▸ **Exercise goal**: Render every line of the listing below as a JSON list of strings, one string per line, with blank lines left out. Leave the pictures out of the answer.

____

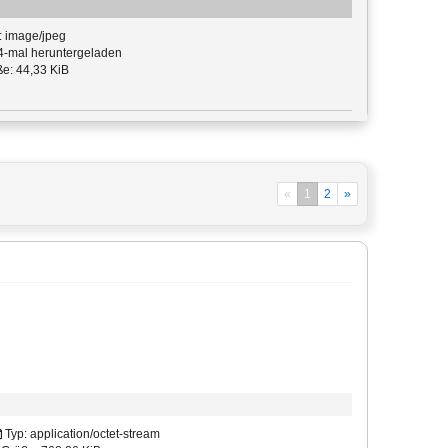
: image/jpeg
-mal heruntergeladen
e: 44,33 KiB
«
1
2
»
Typ: application/octet-stream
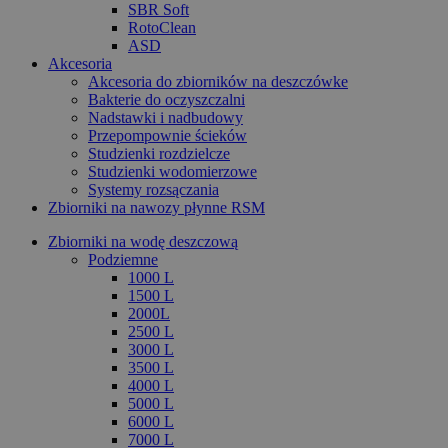
SBR Soft
RotoClean
ASD
Akcesoria
Akcesoria do zbiorników na deszczówke
Bakterie do oczyszczalni
Nadstawki i nadbudowy
Przepompownie ścieków
Studzienki rozdzielcze
Studzienki wodomierzowe
Systemy rozsączania
Zbiorniki na nawozy płynne RSM
Zbiorniki na wodę deszczową
Podziemne
1000 L
1500 L
2000L
2500 L
3000 L
3500 L
4000 L
5000 L
6000 L
7000 L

____

▸ **Answer for the task**:
[
  ": image/jpeg",
  "-mal heruntergeladen",
  "e: 44,33 KiB",
  "«",
  "1",
  "2",
  "»",
  "Typ: application/octet-stream",
  "SBR Soft",
  "RotoClean",
  "ASD",
  "Akcesoria",
  "Akcesoria do zbiorników na deszczówke",
  "Bakterie do oczyszczalni",
  "Nadstawki i nadbudowy",
  "Przepompownie ścieków",
  "Studzienki rozdzielcze",
  "Studzienki wodomierzowe",
  "Systemy rozsączania",
  "Zbiorniki na nawozy płynne RSM",
  "Zbiorniki na wodę deszczową",
  "Podziemne",
  "1000 L",
  "1500 L",
  "2000L",
  "2500 L",
  "3000 L",
  "3500 L",
  "4000 L",
  "5000 L",
  "6000 L",
  "7000 L"
]